La participation des citoyens en droit constitutionnel slovène

De manière générale, la Constitution de la Slovénie laisse une place importante à la participation des citoyens en matière d’initiatives législatives. Ainsi, une pétition appuyée par 5 000 votants peut entraîner la proposition d’une loi devant le Parlement, tandis qu’un corps de 40 000 électeurs peut faire obstacle à l’adoption d’une loi en soumettant celle-ci à un référendum. La procédure utilisée en l’espèce permet à 30 000 électeurs au minimum de proposer d’enclencher la procédure visant à amender la Constitution (Article 168). L’Assemblée Nationale doit ensuite se prononcer favorablement par une majorité des deux-tiers pour que ce processus aboutisse. C’est donc en matière de droit d’accès à l’eau potable que la première initiative constitutionnelle a eu lieu en Slovénie, un enjeu d’autant plus important que la Slovénie abrite une communauté de 10 000 à 12 000 Roms pour lesquels l’accès à l’eau n’est pas encore garanti selon l’ONG Amnesty International. A voir si cette évolution juridique se traduira en pratique dans un pays qui prévoit pourtant la représentation de certaines de ses minorités au Parlement (hongroise et italienne). La Slovénie fait d’ailleurs l’objet depuis 2014 d’une procédure pendante devant la Cour Européenne des Droits de l’Homme (Hudorovic c. Slovénie) notamment au motif de conditions de vie insalubres pour la communauté Rom (fondement tiré de l’article 8 de la Convention Européenne des Droits de l’Homme relatif au droit à la vie privée et familiale).
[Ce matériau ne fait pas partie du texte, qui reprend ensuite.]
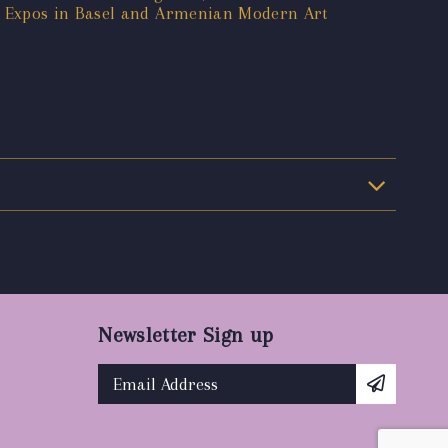
t Expos in Basel and Armenian Modern Art
Newsletter Sign up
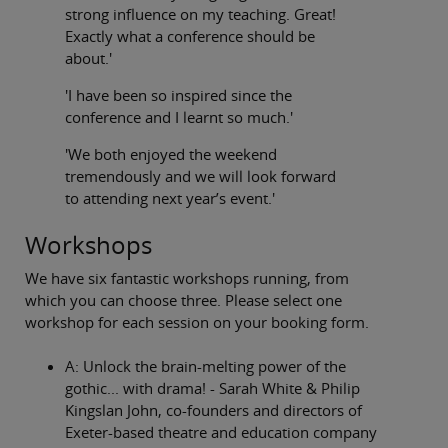
strong influence on my teaching. Great!
Exactly what a conference should be
about.'
'I have been so inspired since the
conference and I learnt so much.'
'We both enjoyed the weekend
tremendously and we will look forward
to attending next year’s event.'
Workshops
We have six fantastic workshops running, from
which you can choose three. Please select one
workshop for each session on your booking form.
A: Unlock the brain-melting power of the
gothic... with drama! - Sarah White & Philip
Kingslan John, co-founders and directors of
Exeter-based theatre and education company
Le contenu large du droit d’accès à l’eau potable en Slovénie

En substance, ce nouvel article 70 (a) prévoit que toute personne a un droit à l’eau potable et que les ressources en eau sont un bien commun géré par l’Etat. En outre, l’article 70 (a) énonce que ces ressources en eau sont en priorité destinées à l’approvisionnement durable de la population en eau potable et qu’à ce titre, ces ressources ne sont pas de simples marchandises. La distribution d’eau potable ne peut par ailleurs générer de profits et est assurée directement par l’Etat, par l’intermédiaire des collectivités locales.
Ces dispositions sont d’une importance capitale pour la préservation de la qualité des ressources en eau dans ce pays alpin qui sont actuellement abondantes et de bonne qualité. La réforme traduit aussi une prise de conscience selon laquelle la protection de la qualité de l’eau est un enjeu d’avenir et constitue un intérêt général dans lequel les considérations de profits provenant d’intérêts privés ne peuvent s’immiscer.
La privatisation de l’eau dans le pays pour les générations futures sera par conséquent impossible, ce qui empêchera à l’avenir les dérives générées par l’appropriation par de grands groupes multinationaux des ressources en eau. A priori, les concessions actuellement accordées à certaines entreprises pour l’exploitation de ressources en eau et pour la distribution de l’eau dans les collectivités ne pourront être renouvelées. La privatisation actuelle de certaines ressources en eau apparaît dès lors comme inconstitutionnelle ; cette situation fera certainement l’objet de mesures transitoires. Par conséquent, la création de nouvelles concessions à des entités privées sera de fait rendue impossible par la proclamation au plus haut niveau des normes nationales que l’eau est un bien commun géré par l’Etat.

Un droit effectif à l’avenir ?

L’eau ne peut donc plus faire l’objet de propriété privée et de profits en Slovénie. L’accès à l’eau potable étant un droit fondamental, l’Etat doit à présent gérer cette ressource de manière durable, veiller à la qualité de l’eau distribuée à la population et réaliser les investissements nécessaires au maintien de sa potabilité. A l’échelle du pays il est légitime de se demander si l’impératif d’accès à l’eau potable pour la population pourra être opposé à des projets risquant d’impacter la qualité de la ressource et si le manquement à cette obligation sera opposable à l’Etat.